# Base gcc on FreeBSD 9.0 RELEASE powerpc



## kpa (Jun 14, 2012)

I've found at least one port that does not compile correctly with the base system gcc(1) if the code is compiled with optimizations on (at least -O or higher) , the port is sysutils/smartmontools. If compiled with optimizations on, smartctl will segfault as soon as you query a device. Turning off optimizations with -O0 fixes the problem, also compiling the port with newer lang/gcc46 with default optimizations results in working  binary.

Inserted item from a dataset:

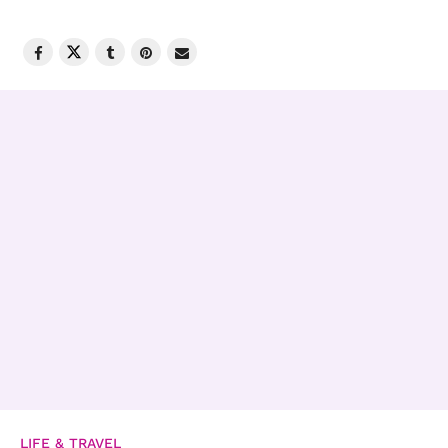
LIFE & TRAVEL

Anyone else seen anything similar on other ports?


----------



## sossego (Jul 7, 2012)

Please add this information to http://forums.freebsd.org/showthread.php?t=13827 while also submitting to the FreeBSD PPC mailing list and the respective port for a fix. 
My apologies for the late reply.

There is a greater chance of more errors appearing since the POWER(PC) user base is smaller on FreeBSD than:
1. The PPC user base for Linux. They have IBM, RedHat, Debian, and Gentoo to help while there is a small but very active user base on FreeBSD.
2. The standard- i386/amd64/pc98- user base on FreeBSD.


----------



## tingo (Jul 20, 2012)

@kpa: is there a PR for this? If not, perhaps you should submit one?


----------